İstanbul Cumhuriyet Savcısı'nın hazırladığı iddianame, şu ifadelere yer verildi: "Kemal Aytaç’ın Adalet Nöbeti adı altında Cumhuriyet gazetesine yönelik yürütülen soruşturmanın tutuklu şüphelilerini desteklemek amacıyla İstanbul Adalet Sarayı C Blok -3.katta yer alan Fuaye alanına gelerek toplantı düzenlediği burada 100-120 kişiden müteşekkil toplulukta bulunan kişilere hitaben konuşma yaptığı, bu durumun İstanbul Adalet Sarayı özel güvenlik görevlilerince tutanağa bağlanarak suç duyurusunda bulunulduğu 2911 Sayılı Toplantı ve Gösteri Yürüyüşleri Kanunu'nun 'Yasak Yerler' başlıklı 22/1. Maddesinde genel yollar ile parklarda, mabetlerde kamu hizmeti görülen bina ve tesislerde ve bunların eklentilerinde ve Türkiye Büyük Millet Meclisine bir kilometre uzaklıktaki alan içinde toplantı yapılamayacağının belirtildiği, aynı Kanunun 'yasaklara aykırı hareket' başlıklı 28/1 maddesinde kanuna aykırı toplantı veya gösteri yürüyüşleri düzenleyen veya yönetenlerle bunların hareketlerine katılanların cezalandırılacağının belirtildiği, somut olayımızda ise şüpheli Kemal Aytaç'ın yukarıda belirtildiği gibi 2911 sayılı Kanunun 22/1 maddesinde kamu hizmeti görülen bina ve tesislerde toplantı yapılamayacağına ilişkin yasağa aykırı hareket ederek kamu hizmeti görülen yerlerden olan İstanbul Adalet Sarayı'nda toplantı düzenleyerek üzerine atılı 2911 sayılı Kanunun 28/1 maddesine aykırılık suçunu işlediği sonuç ve kanaatine varılmış olmakla, Şüphelinin yargılamasının Mahkemenizce yapılarak yukarıda gösterilen sevk gereğince maddeleri cezalandırılmasına, hakkında gerekli güvenlik tedbirlerinin uygulanmasına karar verilmesi, kamu adına talep ve iddia olunur."

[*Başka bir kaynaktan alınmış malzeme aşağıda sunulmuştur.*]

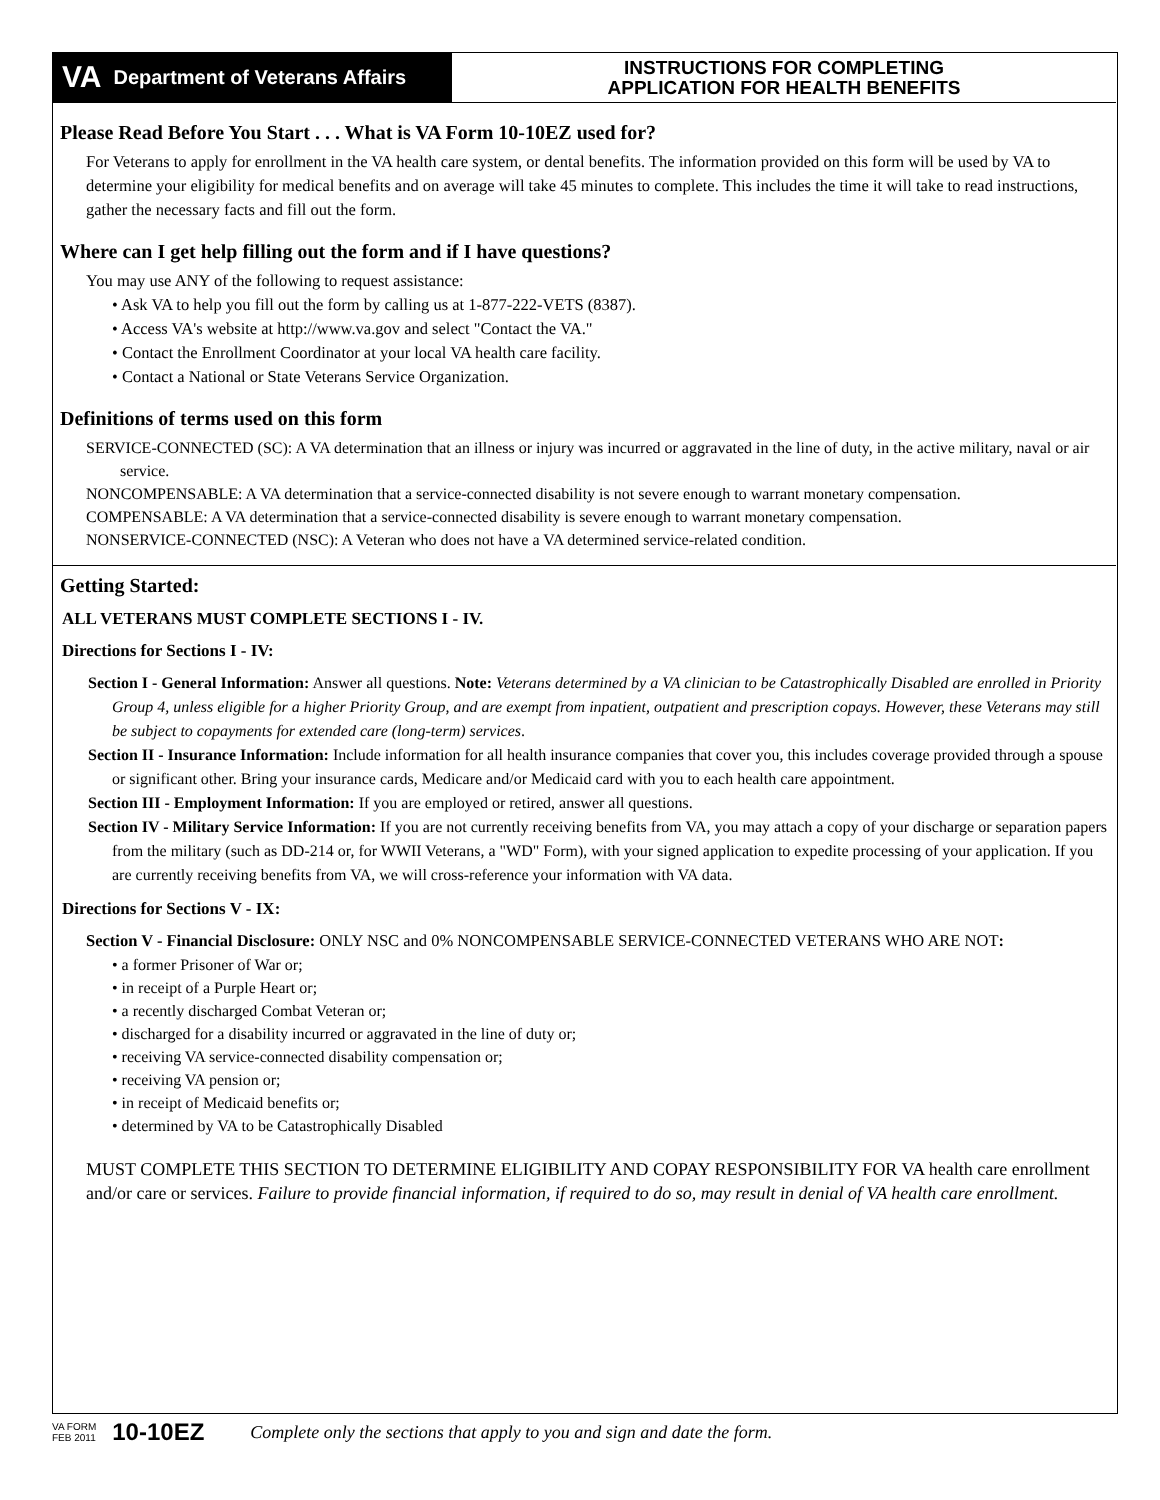VA Department of Veterans Affairs
INSTRUCTIONS FOR COMPLETING
APPLICATION FOR HEALTH BENEFITS
Please Read Before You Start . . . What is VA Form 10-10EZ used for?
For Veterans to apply for enrollment in the VA health care system, or dental benefits. The information provided on this form will be used by VA to determine your eligibility for medical benefits and on average will take 45 minutes to complete. This includes the time it will take to read instructions, gather the necessary facts and fill out the form.
Where can I get help filling out the form and if I have questions?
You may use ANY of the following to request assistance:
• Ask VA to help you fill out the form by calling us at 1-877-222-VETS (8387).
• Access VA's website at http://www.va.gov and select "Contact the VA."
• Contact the Enrollment Coordinator at your local VA health care facility.
• Contact a National or State Veterans Service Organization.
Definitions of terms used on this form
SERVICE-CONNECTED (SC): A VA determination that an illness or injury was incurred or aggravated in the line of duty, in the active military, naval or air service.
NONCOMPENSABLE: A VA determination that a service-connected disability is not severe enough to warrant monetary compensation.
COMPENSABLE: A VA determination that a service-connected disability is severe enough to warrant monetary compensation.
NONSERVICE-CONNECTED (NSC): A Veteran who does not have a VA determined service-related condition.
Getting Started:
ALL VETERANS MUST COMPLETE SECTIONS I - IV.
Directions for Sections I - IV:
Section I - General Information: Answer all questions. Note: Veterans determined by a VA clinician to be Catastrophically Disabled are enrolled in Priority Group 4, unless eligible for a higher Priority Group, and are exempt from inpatient, outpatient and prescription copays. However, these Veterans may still be subject to copayments for extended care (long-term) services.
Section II - Insurance Information: Include information for all health insurance companies that cover you, this includes coverage provided through a spouse or significant other. Bring your insurance cards, Medicare and/or Medicaid card with you to each health care appointment.
Section III - Employment Information: If you are employed or retired, answer all questions.
Section IV - Military Service Information: If you are not currently receiving benefits from VA, you may attach a copy of your discharge or separation papers from the military (such as DD-214 or, for WWII Veterans, a "WD" Form), with your signed application to expedite processing of your application. If you are currently receiving benefits from VA, we will cross-reference your information with VA data.
Directions for Sections V - IX:
Section V - Financial Disclosure: ONLY NSC and 0% NONCOMPENSABLE SERVICE-CONNECTED VETERANS WHO ARE NOT:
• a former Prisoner of War or;
• in receipt of a Purple Heart or;
• a recently discharged Combat Veteran or;
• discharged for a disability incurred or aggravated in the line of duty or;
• receiving VA service-connected disability compensation or;
• receiving VA pension or;
• in receipt of Medicaid benefits or;
• determined by VA to be Catastrophically Disabled
MUST COMPLETE THIS SECTION TO DETERMINE ELIGIBILITY AND COPAY RESPONSIBILITY FOR VA health care enrollment and/or care or services. Failure to provide financial information, if required to do so, may result in denial of VA health care enrollment.
VA FORM
FEB 2011 10-10EZ Complete only the sections that apply to you and sign and date the form.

"HERHANGİ BİR SUÇUN OLUŞMADIĞI ORTADADIR"

Avukat Aytaç ise, savunmasında şu ifadeleri kullandı: "Adliye fuaye alanında adliyenin işleyişine engel olmayacak şekilde saat 11:30 sularında Adalet Nöbeti adıyla Cumhuriyet gazetesinin üç avukatı için, tutuklu olmalarını içimize sindiremediğimizden, bir an önce tahliye edilmeleri için rutin, herhangi bir yazılı içerik olmayan sadece adalet beklentimizi açıklamak amacıyla sözlü bir beyanda bulundum. Bu beyanımda Adalet Nöbeti esnasında adliyenin çalışmasını engellemeyecek şekilde avukat arkadaşlarıma cübbeli olarak beklemeleri gerektiği yönünde uyarı mahiyetinde sözler sarf ettim. Basın açıklamalarını ise adliye içindeki nöbet sonrası adliye binasının dışına çıkarak basın açıklamasını yapıyoruz. Bina dışında yapılan basın açıklamasını gerek adliye yöneticileri, gerekse kolluk görevlileri tarafından takip edilen kamera ve görüntü altına alınan açıklamalardır. Bunlar da kollukta mevcuttur. Adliye binası içinde kesinlikle basın açıklaması yapmadık. Ben de basın bildirisi okumadım. Tutanakta da zaten böyle bir iddia yok. Kesinlikle izinsiz toplantı ve yürüyüş yapmak ya da adliyenin içinde adliyenin işleyişini engelleyecek bir davranışım ve arkadaşlarımın davranışı eylemi olmamıştır. Tutanak içeriği, soruşturma dosyası ve bilirkişi raporunu incelediğim kadarıyla, herhangi bir suçun oluşmadığı ortadadır. Ben her ne kadar avukat isem de, bu iddia edilen olay esnasında herhangi bir vekalet ilişkisine ya da avukatlık görevim nedeni ile bu ortamda bulunmuyordum. Sadece mesleki düşüncelerimle burada bulunuyordum. Görev sebebiyle gerçekleşen bir durum yoktur. Hakkımda suç işlemediğim gerekçesiyle kovuşturmaya yer olmadığına dair karar verilmesini talep ediyorum."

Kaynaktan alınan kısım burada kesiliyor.